The final regulations further expanded the number of individuals covered by providing that an individual who was a Covered Employee of any predecessor to a publicly held corporation continues to be a Covered Employee of the corporation indefinitely.

Grandfathering Rules Further Clarified.

The changes made to Section 162(m) by the TCJA do not apply to compensation payable under a “written binding contract” that was in effect on November 2, 2017 and not materially modified after that date (the “Grandfather Rule”). The final regulations provide the following clarifications:

  • A compensation arrangement that allows a company to exercise negative discretion to reduce an amount payable under an objective formula does not qualify for the Grandfather Rule (even if no changes or modifications are made to the arrangement).
  • The existence of a clawback provision in a compensation arrangement giving a corporation the right to recover compensation if certain conditions occur does not affect the arrangement’s grandfathered status. Further, a corporation’s exercise of its right to recover compensation is not considered a material modification under the Grandfather Rule.
  • The extension of the exercise period of otherwise grandfathered Stock Options and Stock Appreciation Rights will not result in loss of grandfathered status if the extension complies with Code Section 409A. Generally, an extension complies with Section 409A if: (i) at the time of the extension the exercise price exceeds the fair market value of the underlying stock, and (ii) the  exercise period is extended to a date no later than the earlier of (1) the original expiration date of the Stock Option/SAR, or (2) the 10th anniversary of the original grant date.

Applicability Dates

In general, the final regulations apply to taxable years beginning on or after December 30, 2020, but certain provisions have earlier effective dates such as the clarifications to the Grandfathered Rule and definition of Covered Employee.  

The Death of Reserved Employee Parking?

Contributed by Sara Zorich and guest author Joe Demko, March 27, 2019

cars in a parking lot

The Tax Cuts and Jobs Act, passed in December 2017, is continuing to hit employers and employees in unanticipated ways.

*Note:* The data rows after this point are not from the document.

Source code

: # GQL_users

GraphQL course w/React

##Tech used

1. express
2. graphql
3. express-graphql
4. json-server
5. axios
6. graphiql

The latest impact is on special parking spaces for executives, employees of the month and employee reserved parking spots. Generally, under the IRS Tax Code (“Code”), an employer is not able to take a tax deduction for qualified transportation fringes (“QTFs”) provided to an employee. This includes parking an employer provides to its employees (i.e., the parking lot where the employees park). However, the Code provides two exemptions allowing the employer to take the tax deduction if they do either of the following: (1) tax the employee for the parking benefit or (2) make the parking available to the public. 

  • Option 1 – Normally the “employee benefit” of parking in the employer’s parking lot would be excluded from an employee’s income. However, if the “employee benefit” is greater than the fair market value limitation under the Code, then that amount must be included in the employee’s income. Obviously, increasing an employee’s taxable income based on the parking spot they use to do their job would be a very unpopular result for the employer’s workforce. 
  • Option 2 – Instead of taxing the employee for the parking benefit, a more popular exception is making the employer parking not only available to employees but also to the general public. However, this exception in not applicable under the amendments to the Code when an employer provides reserved or private parking spots that are only available to employees. If the employer maintains “reserved employee spots” (e.g., for the employee of the month or certain executives) then the employees must be taxed or the employer loses its business tax deduction.

The IRS has issued Notice 2018-99 that allows companies to change their parking arrangement on or before March 31, 2019 for retroactive effect to January 1, 2018. Thus, if you have “employee only” or “reserved spots” you must immediately review either eliminating the reserved spots (if the employer wants to keep the business deduction) or review the tax effect of the QTF and how this will impact both the business taxes and the employee taxes.